===== DOCUMENT PASSAGE =====

I have some xml which has multiple elements with the same name, but each is in a different language, for example:
<Title xml:lang="FR" type="main">Les Tudors</Title>
<Title xml:lang="DE" type="main">Die Tudors</Title>
<Title xml:lang="IT" type="main">The Tudors</Title>
Normally, I'd retrieve an element using its attributes as follows:
titlex = info.find('.//xmlns:Title[@someattribute=attributevalue]', namespaces=nsmap)
If I try and do this with [@xml:lang="FR"] (for example), I get the traceback error:
File "D:/Python code/RBM CRID, Title, Genre/CRID, Title, Genre, Age rating, Episode Number, Descriptions V1.py", line 29, in <module>
titlex = info.find('.//xmlns:Title[@xml:lang=PL]', namespaces=nsmap)
File "lxml.etree.pyx", line 1457, in lxml.etree._Element.find (src\lxml\lxml.etree.c:51435)
File "C:\Python34\lib\site-packages\lxml\_elementpath.py", line 282, in find
it = iterfind(elem, path, namespaces)
File "C:\Python34\lib\site-packages\lxml\_elementpath.py", line 272, in iterfind
selector = _build_path_iterator(path, namespaces)
File "C:\Python34\lib\site-packages\lxml\_elementpath.py", line 256, in _build_path_iterator
selector.append(ops[token[0]](_next, token))

===== DATA SEGMENT =====

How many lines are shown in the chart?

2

=====

QUESTIONS TO ANSWER:
[a] In the forum post about selecting XML elements by xml:lang with lxml, which language code goes with the title "Die Tudors"?
[b] Please continue the forum post about selecting XML elements by xml:lang with lxml, beginning right after its last line.

SET OF ANSWERS:
[a] DE

[b]
File "C:\Python34\lib\site-packages\lxml\_elementpath.py", line 134, in prepare_predicate
token = next()
File "C:\Python34\lib\site-packages\lxml\_elementpath.py", line 80, in xpath_tokenizer
raise SyntaxError("prefix %r not found in prefix map" % prefix) SyntaxError: prefix 'xml' not found in prefix map
I'm not surprised by this, but I'd like suggestions on how to get around the issue.
Thanks!
As requested, a cut-down but complete set of code (It works as expected if I remove the [bitsinsquarebrackets]):
import lxml
import codecs
file_name = (input('Enter the file name, excluding .xml extension: ') + '.xml')# User inputs file name
print('Parsing ' + file_name)
#----- Sets up import and namespace
from lxml import etree
parser = lxml.etree.XMLParser()
tree = lxml.etree.parse(file_name, parser) # Name of file to test goes here
root = tree.getroot()
nsmap = {'xmlns': 'urn:tva:metadata:2012',
'mpeg7': 'urn:tva:mpeg7:2008'}
#----- This code writes the output to a file
with codecs.open(file_name+'.log', mode='w', encoding='utf-8') as f: # Name the output file
f.write(u'CRID|Title|Genre|Rating|Short Synopsis|Medium Synopsis|Long Synopsis\n')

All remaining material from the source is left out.